SALT - Thursday, 22 Tammuz 5779 - July 25, 2019

  • Rav David Silverberg
This week's SALT shiurim are dedicated in memory of my grandfather
Rav Yehuda Leib Silverberg z"l, whose yahrzeit is
Thursday 22 Tamuz, July 25
            Parashat Matot begins by telling that Moshe related to the “rashei ha-matot” – the nation’s leaders – the various commands relevant to the vows which one accepts upon himself.
            Various explanations have been suggested for why these commands were specifically presented to the nation’s leaders.  Rashi comments that in truth, all the Torah’s laws were first presented to the leadership before they were then conveyed to the rest of Benei Yisrael.  This point is mentioned specifically in the context of nedarim (vows), Rashi writes, as an allusion to the special status of scholars with regard to this area of Halakha, as a scholar has the authority to annul a vow on his own – something which otherwise requires a tribunal of three people.  By making mention of the “rashei ha-matot” in this context, the Torah indicates that the scholarly elite play a special role in regard to nedarim, as a lone scholar has the authority of a court when it comes to the annulment of vows.  (Rashi’s comment is sourced in the Gemara, Masekhet Nedarim 78a.)
            Ibn Ezra boldly suggests that this section appears out of chronological sequence, as Moshe relayed these commands to the leaders after the promise made by the tribes of Reuven and Gad to join the other tribes in the war to capture the Land of Israel.  As we read later in Parashat Matot, these tribes requested permission to permanently settle the land east of the Jordan River, rather than settle with the other tribes across the river.  Moshe agreed on condition that the men and of Reuven and Gad would fight alongside the other tribes in the war to capture Eretz Yisrael.  He instructed Elazar (the kohen gadol), Yehoshua (his successor) and “rashei avot ha-matot” (the leaders of the tribes) to ensure that Reuven and Gad uphold their commitment, and join the war effort, as a condition for their right to permanently settle the land east of the Jordan (32:28).  Ibn Ezra thus suggests that once Moshe was instructing the leaders to ensure Reuven and Gad met their commitment, he spoke to them in general about the requirement to fulfill pledges.

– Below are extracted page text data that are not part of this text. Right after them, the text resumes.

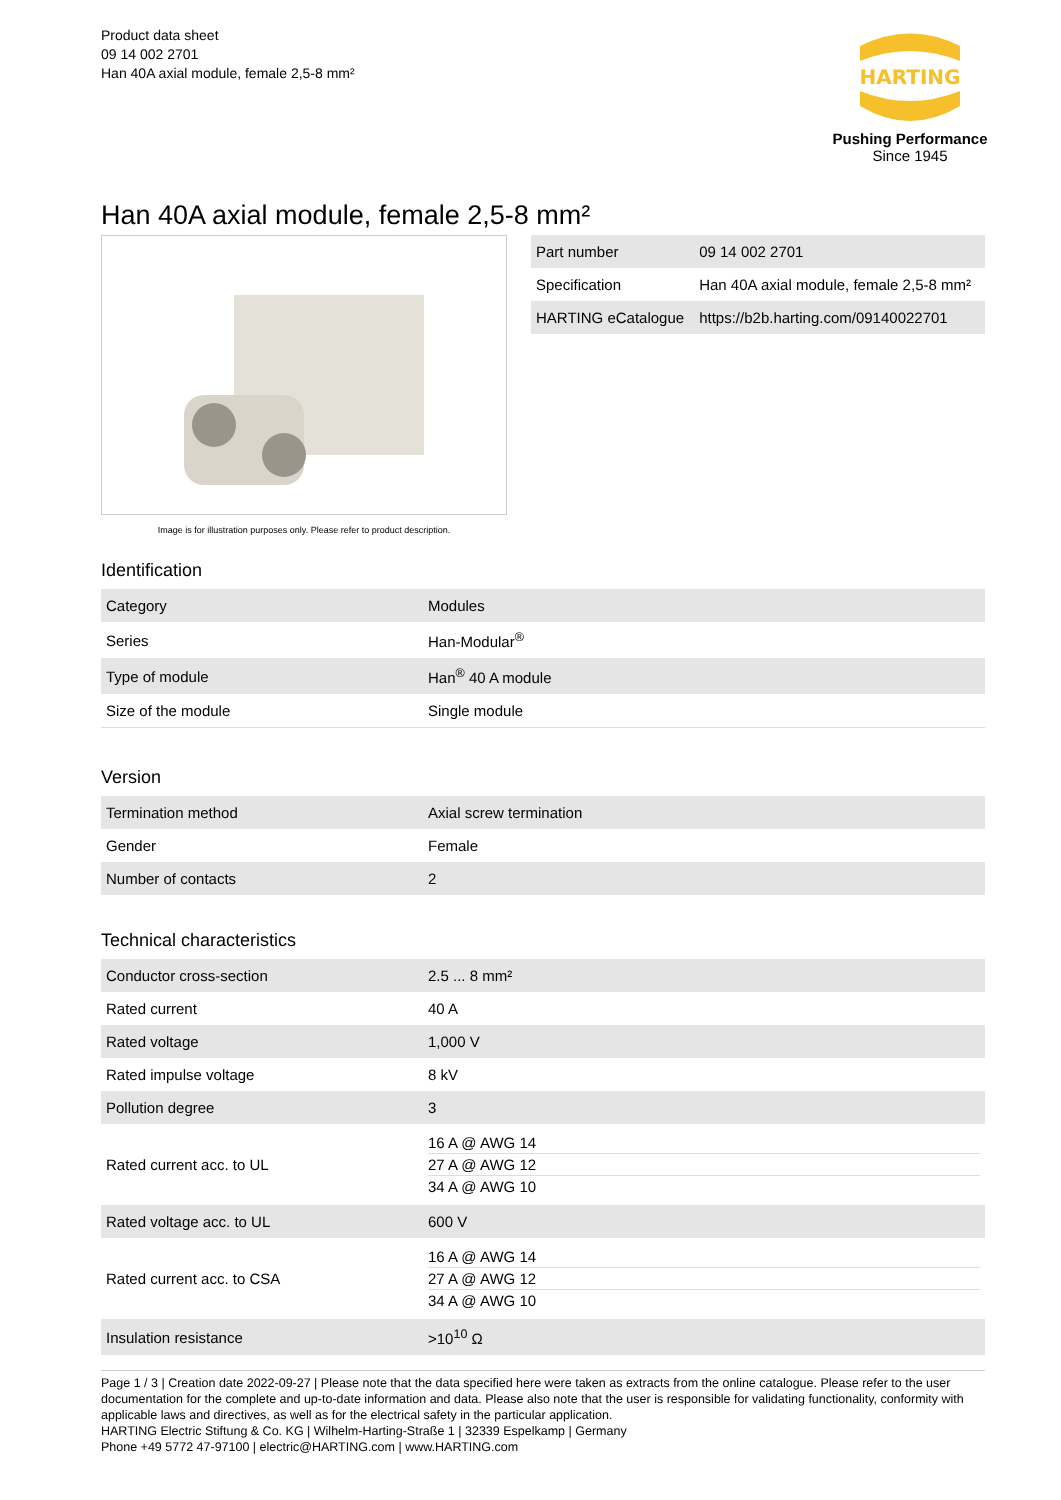Product data sheet
09 14 002 2701
Han 40A axial module, female 2,5-8 mm²
HARTING
Pushing Performance
Since 1945
Han 40A axial module, female 2,5-8 mm²
Image is for illustration purposes only. Please refer to product description.
| Part number | 09 14 002 2701 |
| Specification | Han 40A axial module, female 2,5-8 mm² |
| HARTING eCatalogue | https://b2b.harting.com/09140022701 |
Identification
| Category | Modules |
| Series | Han-Modular<sup>®</sup> |
| Type of module | Han<sup>®</sup> 40 A module |
| Size of the module | Single module |
Version
| Termination method | Axial screw termination |
| Gender | Female |
| Number of contacts | 2 |
Technical characteristics
| Conductor cross-section | 2.5 ... 8 mm² |
| Rated current | 40 A |
| Rated voltage | 1,000 V |
| Rated impulse voltage | 8 kV |
| Pollution degree | 3 |
| Rated current acc. to UL | 16 A @ AWG 14 27 A @ AWG 12 34 A @ AWG 10 |
| Rated voltage acc. to UL | 600 V |
| Rated current acc. to CSA | 16 A @ AWG 14 27 A @ AWG 12 34 A @ AWG 10 |
| Insulation resistance | >10<sup>10</sup> Ω |
Page 1 / 3 | Creation date 2022-09-27 | Please note that the data specified here were taken as extracts from the online catalogue. Please refer to the user documentation for the complete and up-to-date information and data. Please also note that the user is responsible for validating functionality, conformity with applicable laws and directives, as well as for the electrical safety in the particular application.
HARTING Electric Stiftung & Co. KG | Wilhelm-Harting-Straße 1 | 32339 Espelkamp | Germany
Phone +49 5772 47-97100 | electric@HARTING.com | www.HARTING.com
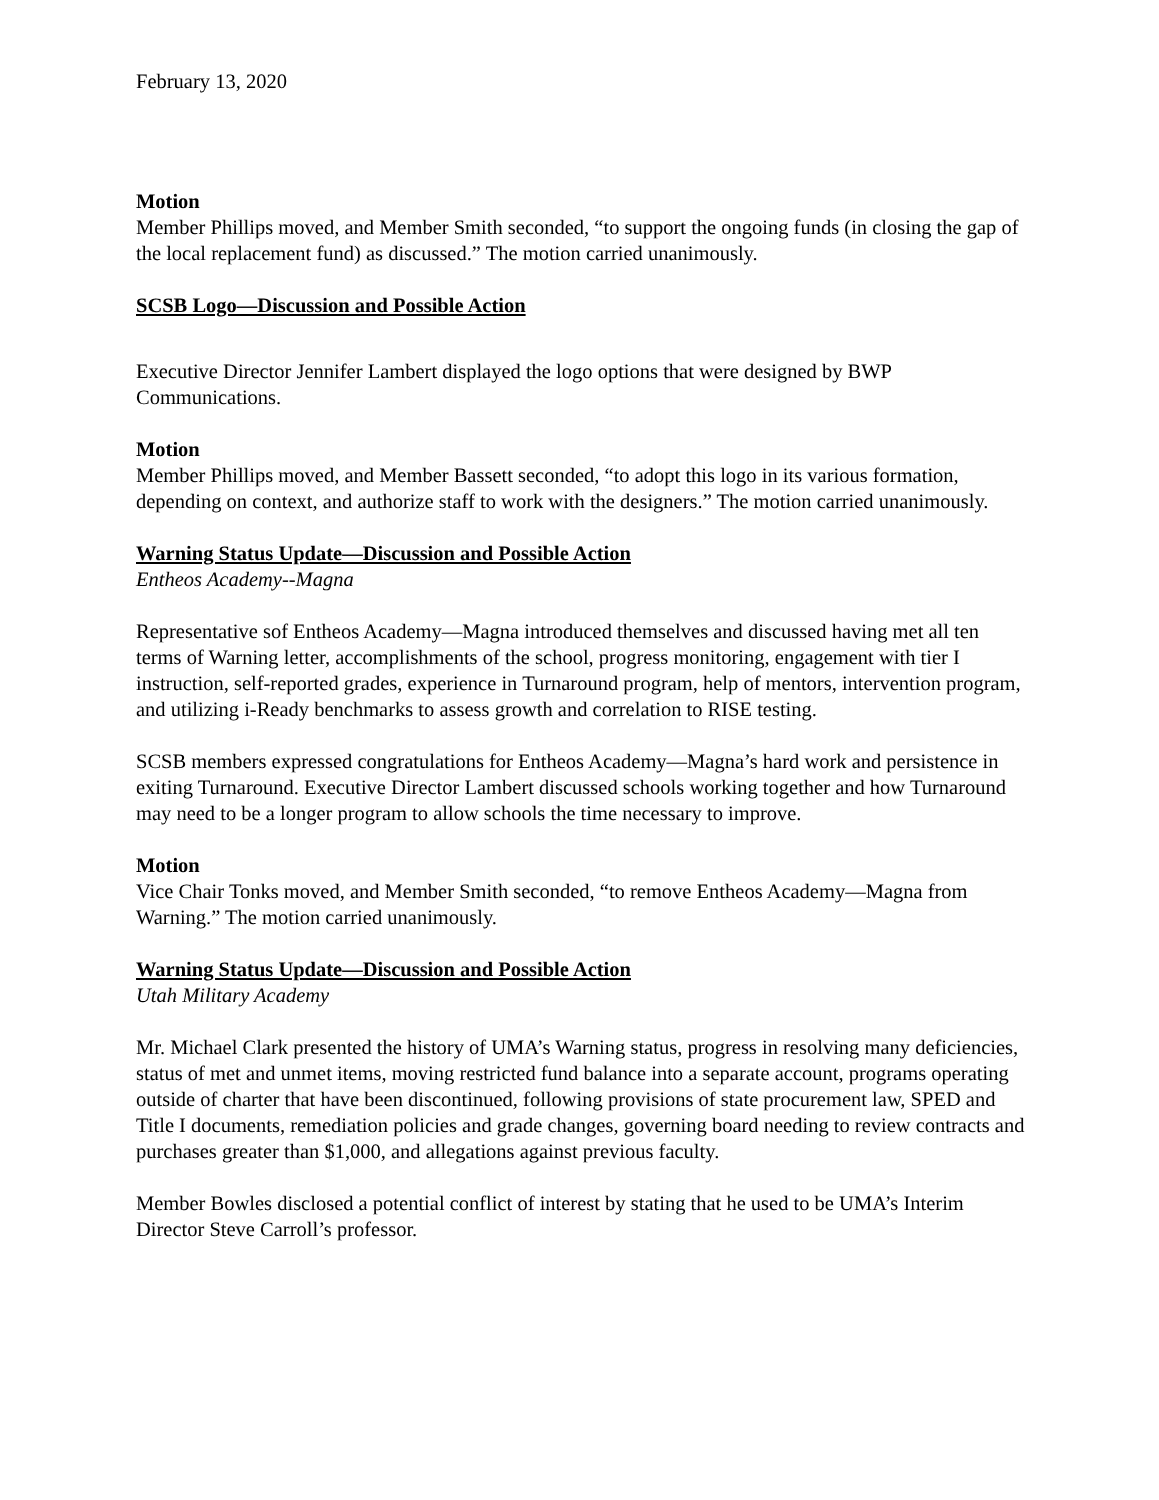February 13, 2020
Motion
Member Phillips moved, and Member Smith seconded, “to support the ongoing funds (in closing the gap of the local replacement fund) as discussed.” The motion carried unanimously.
SCSB Logo—Discussion and Possible Action
Executive Director Jennifer Lambert displayed the logo options that were designed by BWP Communications.
Motion
Member Phillips moved, and Member Bassett seconded, “to adopt this logo in its various formation, depending on context, and authorize staff to work with the designers.” The motion carried unanimously.
Warning Status Update—Discussion and Possible Action
Entheos Academy--Magna
Representative sof Entheos Academy—Magna introduced themselves and discussed having met all ten terms of Warning letter, accomplishments of the school, progress monitoring, engagement with tier I instruction, self-reported grades, experience in Turnaround program, help of mentors, intervention program, and utilizing i-Ready benchmarks to assess growth and correlation to RISE testing.
SCSB members expressed congratulations for Entheos Academy—Magna’s hard work and persistence in exiting Turnaround. Executive Director Lambert discussed schools working together and how Turnaround may need to be a longer program to allow schools the time necessary to improve.
Motion
Vice Chair Tonks moved, and Member Smith seconded, “to remove Entheos Academy—Magna from Warning.” The motion carried unanimously.
Warning Status Update—Discussion and Possible Action
Utah Military Academy
Mr. Michael Clark presented the history of UMA’s Warning status, progress in resolving many deficiencies, status of met and unmet items, moving restricted fund balance into a separate account, programs operating outside of charter that have been discontinued, following provisions of state procurement law, SPED and Title I documents, remediation policies and grade changes, governing board needing to review contracts and purchases greater than $1,000, and allegations against previous faculty.
Member Bowles disclosed a potential conflict of interest by stating that he used to be UMA’s Interim Director Steve Carroll’s professor.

            Ramban suggests – in contrast to Rashi – that Moshe presented these laws specifically to the leaders, and not to the rest of the nation.  This section elaborates on the authority given to a father to annul vows taken by his daughter, and to a husband to annul vows taken by his daughter.  The Ramban speculates that Moshe did not want this information presented to the masses (at least not at this point), lest it lead them to treat vows lightly, seeing how easily a daughter or wife’s vows can be dismissed.
            Netziv, in Ha’ameik Davar, explains that it was especially common for people to take vows during times of crisis, and then renege on their pledges after the crisis passed.  And so Moshe spoke to the leaders, who were responsible for enforcing the Torah’s laws, to pay special attention to this phenomenon and to do what they can to ensure the people’s compliance with their nedarim
            Ba’al Ha-turim similarly notes that it was the leaders’ responsibility to ensure the people’s fulfillment of their vows, though he adds also a different explanation – that it was customary in times of war for leaders to make pledges to God.  A famous example is the vow taken by the general Yiftach before he went out to war against Amon, promising that if he returned home victorious, he would sacrifice the first creature that greeted him (Shoftim 11:30-31).  Ba’al Ha-turim notes also the example of the generals who returned from the war against Midyan and brought a special offering to the Mishkan, as we read later in Parashat Matot (31:48).  Apparently, Ba’al Ha-turim understood that the leaders of the war effort vowed to bring a donation if the campaign was successful, and their gift to the Mishkan marked the fulfillment of this pledge, serving as another example of how leaders would make pledges before warfare.  For this reason, according to Ba’al Ha-turim, Moshe presented the laws of nedarim specifically to the leaders, as they were the ones who commonly made vows.